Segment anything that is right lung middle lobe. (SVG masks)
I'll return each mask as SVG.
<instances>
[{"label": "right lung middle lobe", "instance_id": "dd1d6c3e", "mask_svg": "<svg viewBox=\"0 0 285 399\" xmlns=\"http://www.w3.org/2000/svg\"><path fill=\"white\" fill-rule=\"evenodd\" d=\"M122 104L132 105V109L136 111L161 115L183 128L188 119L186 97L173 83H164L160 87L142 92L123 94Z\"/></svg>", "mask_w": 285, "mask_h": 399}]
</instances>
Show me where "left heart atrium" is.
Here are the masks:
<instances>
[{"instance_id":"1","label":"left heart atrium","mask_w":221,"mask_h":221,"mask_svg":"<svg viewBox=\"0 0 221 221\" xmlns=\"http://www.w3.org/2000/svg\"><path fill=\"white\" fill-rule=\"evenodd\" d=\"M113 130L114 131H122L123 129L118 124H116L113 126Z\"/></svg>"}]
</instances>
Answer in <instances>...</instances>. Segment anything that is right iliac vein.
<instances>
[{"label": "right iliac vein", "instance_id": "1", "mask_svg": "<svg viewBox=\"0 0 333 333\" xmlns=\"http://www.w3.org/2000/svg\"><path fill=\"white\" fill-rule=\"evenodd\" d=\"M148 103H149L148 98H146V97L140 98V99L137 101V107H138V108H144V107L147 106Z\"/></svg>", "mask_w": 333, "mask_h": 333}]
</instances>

◇ ◇ ◇ ◇

(WRITTEN TASK):
Please format the records above as a numbered list, one record per item, leaving out any blank lines.

(WRITTEN ANSWER):
1. Segment anything that is right lung middle lobe. (SVG masks)
2. I'll return each mask as SVG.
3. <instances>
4. [{"label": "right lung middle lobe", "instance_id": "dd1d6c3e", "mask_svg": "<svg viewBox=\"0 0 285 399\" xmlns=\"http://www.w3.org/2000/svg\"><path fill=\"white\" fill-rule=\"evenodd\" d=\"M122 104L132 105V109L136 111L161 115L183 128L188 119L186 97L173 83H164L160 87L142 92L123 94Z\"/></svg>", "mask_w": 285, "mask_h": 399}]
5. </instances>
6. Show me where "left heart atrium" is.
7. Here are the masks:
8. <instances>
9. [{"instance_id":"1","label":"left heart atrium","mask_w":221,"mask_h":221,"mask_svg":"<svg viewBox=\"0 0 221 221\" xmlns=\"http://www.w3.org/2000/svg\"><path fill=\"white\" fill-rule=\"evenodd\" d=\"M113 130L114 131H122L123 129L118 124H116L113 126Z\"/></svg>"}]
10. </instances>
11. Answer in <instances>...</instances>. Segment anything that is right iliac vein.
12. <instances>
13. [{"label": "right iliac vein", "instance_id": "1", "mask_svg": "<svg viewBox=\"0 0 333 333\" xmlns=\"http://www.w3.org/2000/svg\"><path fill=\"white\" fill-rule=\"evenodd\" d=\"M148 103H149L148 98H146V97L140 98V99L137 101V107H138V108H144V107L147 106Z\"/></svg>", "mask_w": 333, "mask_h": 333}]
14. </instances>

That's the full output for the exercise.